Battle Ground martial arts program teaches kids benefits of self-defense


The Battle Ground Martial Arts Academy introduces children to the world of self-defense through a variety of kickboxing classes. 

Academy owner Jeremiah Rodeman is enthusiastic about teaching kids how to defend themselves and stay in shape.

“Everything revolves around self-defense, which is our main objective,” said Rodeman. “Grappling is important, but I feel it’s important for kids to be able to learn to strike as well.”

Rodeman said the kids kickboxing program has grown in popularity because certain COVID-19 restrictions have been lifted. Some families have also been “fed up” with sports and wanted to see other activities in the community.

“Because of that, some people have shifted gears with what their kids are doing when it comes to sports and athletics,” he said.

Rodeman said the academy currently teaches 20 kids in each class and staff is willing to teach more. Because the lessons are basic, they last 45 minutes.

Besides learning self-defense, Rodeman said other benefits of the program include flexibility, endurance, hand-eye coordination and learning discipline. 

“We have a skillset we try to instill on the kids that come into the program aside from the health benefits,” he said. “They’re learning stuff they can carry into their classroom, at home, or just out in public.”

Rodeman said the focus kids learn in the class can be transferred into other areas of life. The classes use drills and keep the students engaged in their technique. The instructors use a countdown as one example to help the kids focus. They also conduct pop quizzes to see what information the kids retain and encourage the kids to teach the others in the program. 

“I believe that helps kids grow a lot faster as well, observing but to know that they’ll have to point out some details about the techniques,” he said. 

He noted that people tend to focus more when they know they’re going to have to teach someone a technique.

Rodeman said teaching children is fun. It can be challenging, yet rewarding, he said. 

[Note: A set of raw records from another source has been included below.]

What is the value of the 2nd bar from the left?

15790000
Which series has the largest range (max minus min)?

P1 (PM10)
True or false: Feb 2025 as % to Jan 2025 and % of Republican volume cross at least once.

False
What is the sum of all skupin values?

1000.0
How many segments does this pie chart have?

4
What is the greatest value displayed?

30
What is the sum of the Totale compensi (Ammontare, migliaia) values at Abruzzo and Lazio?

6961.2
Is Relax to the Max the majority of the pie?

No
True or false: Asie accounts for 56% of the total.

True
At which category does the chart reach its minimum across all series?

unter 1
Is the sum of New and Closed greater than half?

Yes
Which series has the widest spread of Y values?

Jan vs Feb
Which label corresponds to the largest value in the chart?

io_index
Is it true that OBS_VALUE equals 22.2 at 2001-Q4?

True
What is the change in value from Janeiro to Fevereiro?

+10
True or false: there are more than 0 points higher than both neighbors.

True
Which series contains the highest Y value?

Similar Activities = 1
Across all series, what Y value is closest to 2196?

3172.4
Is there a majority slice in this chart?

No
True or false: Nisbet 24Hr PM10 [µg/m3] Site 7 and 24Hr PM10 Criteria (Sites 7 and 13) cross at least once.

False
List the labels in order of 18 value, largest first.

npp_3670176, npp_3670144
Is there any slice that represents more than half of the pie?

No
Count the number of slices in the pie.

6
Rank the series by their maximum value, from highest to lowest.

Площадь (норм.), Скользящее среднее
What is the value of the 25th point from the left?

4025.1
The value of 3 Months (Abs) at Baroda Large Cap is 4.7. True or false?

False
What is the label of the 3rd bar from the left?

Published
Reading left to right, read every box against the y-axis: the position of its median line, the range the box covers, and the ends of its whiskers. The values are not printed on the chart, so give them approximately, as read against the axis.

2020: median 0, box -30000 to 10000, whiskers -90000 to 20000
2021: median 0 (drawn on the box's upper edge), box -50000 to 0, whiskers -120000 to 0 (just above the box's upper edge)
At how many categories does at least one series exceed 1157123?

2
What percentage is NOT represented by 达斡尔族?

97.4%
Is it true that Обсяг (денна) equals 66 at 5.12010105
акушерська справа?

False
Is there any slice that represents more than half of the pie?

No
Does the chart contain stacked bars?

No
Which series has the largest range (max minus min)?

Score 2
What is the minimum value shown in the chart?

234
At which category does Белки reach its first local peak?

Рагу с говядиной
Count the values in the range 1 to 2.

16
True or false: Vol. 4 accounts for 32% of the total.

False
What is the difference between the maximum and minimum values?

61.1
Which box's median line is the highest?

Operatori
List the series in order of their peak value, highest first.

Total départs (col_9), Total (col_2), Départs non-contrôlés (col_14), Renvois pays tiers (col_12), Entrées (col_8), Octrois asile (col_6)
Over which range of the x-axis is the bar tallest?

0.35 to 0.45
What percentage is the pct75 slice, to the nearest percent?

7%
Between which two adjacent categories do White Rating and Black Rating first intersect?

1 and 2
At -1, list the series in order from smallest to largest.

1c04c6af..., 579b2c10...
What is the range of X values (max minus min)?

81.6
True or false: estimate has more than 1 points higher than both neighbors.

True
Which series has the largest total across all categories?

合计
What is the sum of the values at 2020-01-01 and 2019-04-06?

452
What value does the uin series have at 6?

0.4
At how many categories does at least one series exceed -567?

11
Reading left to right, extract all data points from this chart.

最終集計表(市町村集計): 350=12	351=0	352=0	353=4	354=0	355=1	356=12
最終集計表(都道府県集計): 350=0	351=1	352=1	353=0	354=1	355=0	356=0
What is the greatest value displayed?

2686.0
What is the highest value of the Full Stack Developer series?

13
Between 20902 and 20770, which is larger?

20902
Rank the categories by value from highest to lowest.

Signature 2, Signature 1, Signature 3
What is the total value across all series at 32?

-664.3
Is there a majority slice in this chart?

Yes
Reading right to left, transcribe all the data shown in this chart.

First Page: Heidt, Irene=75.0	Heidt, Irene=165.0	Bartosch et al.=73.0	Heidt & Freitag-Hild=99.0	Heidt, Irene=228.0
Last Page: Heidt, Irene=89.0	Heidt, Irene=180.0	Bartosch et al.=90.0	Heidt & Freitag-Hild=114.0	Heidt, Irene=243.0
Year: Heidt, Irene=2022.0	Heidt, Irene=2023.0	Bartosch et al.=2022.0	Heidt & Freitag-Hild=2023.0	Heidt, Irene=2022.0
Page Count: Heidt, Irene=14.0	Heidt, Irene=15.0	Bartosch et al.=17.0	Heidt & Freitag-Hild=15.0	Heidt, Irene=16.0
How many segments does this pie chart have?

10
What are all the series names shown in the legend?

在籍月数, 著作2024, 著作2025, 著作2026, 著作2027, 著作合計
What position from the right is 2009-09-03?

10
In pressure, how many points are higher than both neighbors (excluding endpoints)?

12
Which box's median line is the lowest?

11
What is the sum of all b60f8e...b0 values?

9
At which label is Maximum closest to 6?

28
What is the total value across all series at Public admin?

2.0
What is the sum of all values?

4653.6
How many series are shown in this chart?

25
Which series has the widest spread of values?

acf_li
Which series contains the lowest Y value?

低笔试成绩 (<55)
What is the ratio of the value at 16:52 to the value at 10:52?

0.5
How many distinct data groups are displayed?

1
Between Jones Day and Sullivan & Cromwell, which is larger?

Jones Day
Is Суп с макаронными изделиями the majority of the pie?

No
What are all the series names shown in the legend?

“Depending on the amount of time the child spends in the program, you can see the changes in them not only in the class, but in their everyday life,” he said. “For instance, a child comes into the class and on the first day, they’re scared and shy. They don’t want to raise their hand to point out some details, and then six months later, now they’re raising their hand and want to share a detail they picked up during the instruction, or even asking questions.”

Rodeman started his martial arts background in wrestling and Brazilian Jiu-Jitsu around 1999. He was inspired to be a mixed martial arts fighter from a young age and was “disciplined in every art” to try to get there. He took up boxing and later Muay Thai, which he studied in Thailand. In 2007, instead of fighting for sport, he felt compelled to use his skills to teach others so he became a self-defense instructor instead. 

“It’s not only about self-defense, but I think as people gain more confidence in their combative skills, they’ll tend to get less confrontations,” Rodeman said. “I think they’ll find more ways to communicate their way out of something rather than fighting because they’re confident in their abilities.”

Classes are on Tuesdays and Thursdays at 4:15 p.m. The Battle Ground Martial Arts Academy is located at 1418 SE 14th Place, Building A, Suite 120, Battle Ground.